PROBLEM TO SOLVE:
Extract the text from every one of the records below, reproducing each line word for word and in its original order.
════════
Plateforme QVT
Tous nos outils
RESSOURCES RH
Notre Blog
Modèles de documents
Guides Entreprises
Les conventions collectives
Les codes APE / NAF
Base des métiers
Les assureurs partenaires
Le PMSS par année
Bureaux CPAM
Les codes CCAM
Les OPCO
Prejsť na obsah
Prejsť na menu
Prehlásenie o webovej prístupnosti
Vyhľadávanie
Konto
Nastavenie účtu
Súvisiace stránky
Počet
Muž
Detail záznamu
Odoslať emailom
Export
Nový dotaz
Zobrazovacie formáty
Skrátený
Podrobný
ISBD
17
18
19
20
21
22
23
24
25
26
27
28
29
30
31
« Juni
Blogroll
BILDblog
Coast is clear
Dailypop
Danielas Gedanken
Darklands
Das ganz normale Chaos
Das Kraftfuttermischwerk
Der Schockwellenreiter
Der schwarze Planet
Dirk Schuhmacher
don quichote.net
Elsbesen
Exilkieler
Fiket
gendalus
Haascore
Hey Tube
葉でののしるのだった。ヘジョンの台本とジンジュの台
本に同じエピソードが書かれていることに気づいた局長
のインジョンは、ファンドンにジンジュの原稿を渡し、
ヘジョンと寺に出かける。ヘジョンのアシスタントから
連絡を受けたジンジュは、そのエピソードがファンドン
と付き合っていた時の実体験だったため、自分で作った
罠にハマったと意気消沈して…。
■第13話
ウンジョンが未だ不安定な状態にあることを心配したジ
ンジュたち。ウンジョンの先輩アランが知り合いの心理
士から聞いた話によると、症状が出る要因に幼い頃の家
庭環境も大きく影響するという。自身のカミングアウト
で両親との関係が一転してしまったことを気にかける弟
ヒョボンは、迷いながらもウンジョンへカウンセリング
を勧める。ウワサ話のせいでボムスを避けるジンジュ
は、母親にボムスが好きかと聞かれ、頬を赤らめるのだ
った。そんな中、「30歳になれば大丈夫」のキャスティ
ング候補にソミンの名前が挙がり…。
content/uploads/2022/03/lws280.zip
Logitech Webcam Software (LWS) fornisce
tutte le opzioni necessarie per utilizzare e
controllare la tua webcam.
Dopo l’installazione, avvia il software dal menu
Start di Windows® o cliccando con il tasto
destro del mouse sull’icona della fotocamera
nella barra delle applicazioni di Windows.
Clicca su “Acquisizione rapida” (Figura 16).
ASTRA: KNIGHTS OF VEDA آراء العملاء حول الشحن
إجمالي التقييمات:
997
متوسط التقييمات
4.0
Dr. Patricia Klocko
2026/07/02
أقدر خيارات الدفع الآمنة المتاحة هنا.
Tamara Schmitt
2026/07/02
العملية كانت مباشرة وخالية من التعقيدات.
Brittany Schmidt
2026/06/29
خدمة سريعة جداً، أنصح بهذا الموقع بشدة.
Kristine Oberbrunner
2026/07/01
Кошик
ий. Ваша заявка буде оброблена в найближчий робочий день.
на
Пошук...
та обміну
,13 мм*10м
════════
ANSWER BOX:
Plateforme QVT
Tous nos outils
RESSOURCES RH
Notre Blog
Modèles de documents
Guides Entreprises
Les conventions collectives
Les codes APE / NAF
Base des métiers
Les assureurs partenaires
Le PMSS par année
Bureaux CPAM
Les codes CCAM
Les OPCO
Prejsť na obsah
Prejsť na menu
Prehlásenie o webovej prístupnosti
Vyhľadávanie
Konto
Nastavenie účtu
Súvisiace stránky
Počet
Muž
Detail záznamu
Odoslať emailom
Export
Nový dotaz
Zobrazovacie formáty
Skrátený
Podrobný
ISBD
17
18
19
20
21
22
23
24
25
26
27
28
29
30
31
« Juni
Blogroll
BILDblog
Coast is clear
Dailypop
Danielas Gedanken
Darklands
Das ganz normale Chaos
Das Kraftfuttermischwerk
Der Schockwellenreiter
Der schwarze Planet
Dirk Schuhmacher
don quichote.net
Elsbesen
Exilkieler
Fiket
gendalus
Haascore
Hey Tube
葉でののしるのだった。ヘジョンの台本とジンジュの台
本に同じエピソードが書かれていることに気づいた局長
のインジョンは、ファンドンにジンジュの原稿を渡し、
ヘジョンと寺に出かける。ヘジョンのアシスタントから
連絡を受けたジンジュは、そのエピソードがファンドン
と付き合っていた時の実体験だったため、自分で作った
罠にハマったと意気消沈して…。
■第13話
ウンジョンが未だ不安定な状態にあることを心配したジ
ンジュたち。ウンジョンの先輩アランが知り合いの心理
士から聞いた話によると、症状が出る要因に幼い頃の家
庭環境も大きく影響するという。自身のカミングアウト
で両親との関係が一転してしまったことを気にかける弟
ヒョボンは、迷いながらもウンジョンへカウンセリング
を勧める。ウワサ話のせいでボムスを避けるジンジュ
は、母親にボムスが好きかと聞かれ、頬を赤らめるのだ
った。そんな中、「30歳になれば大丈夫」のキャスティ
ング候補にソミンの名前が挙がり…。
content/uploads/2022/03/lws280.zip
Logitech Webcam Software (LWS) fornisce
tutte le opzioni necessarie per utilizzare e
controllare la tua webcam.
Dopo l’installazione, avvia il software dal menu
Start di Windows® o cliccando con il tasto
destro del mouse sull’icona della fotocamera
nella barra delle applicazioni di Windows.
Clicca su “Acquisizione rapida” (Figura 16).
ASTRA: KNIGHTS OF VEDA آراء العملاء حول الشحن
إجمالي التقييمات:
997
متوسط التقييمات
4.0
Dr. Patricia Klocko
2026/07/02
أقدر خيارات الدفع الآمنة المتاحة هنا.
Tamara Schmitt
2026/07/02
العملية كانت مباشرة وخالية من التعقيدات.
Brittany Schmidt
2026/06/29
خدمة سريعة جداً، أنصح بهذا الموقع بشدة.
Kristine Oberbrunner
2026/07/01
Кошик
ий. Ваша заявка буде оброблена в найближчий робочий день.
на
Пошук...
та обміну
,13 мм*10м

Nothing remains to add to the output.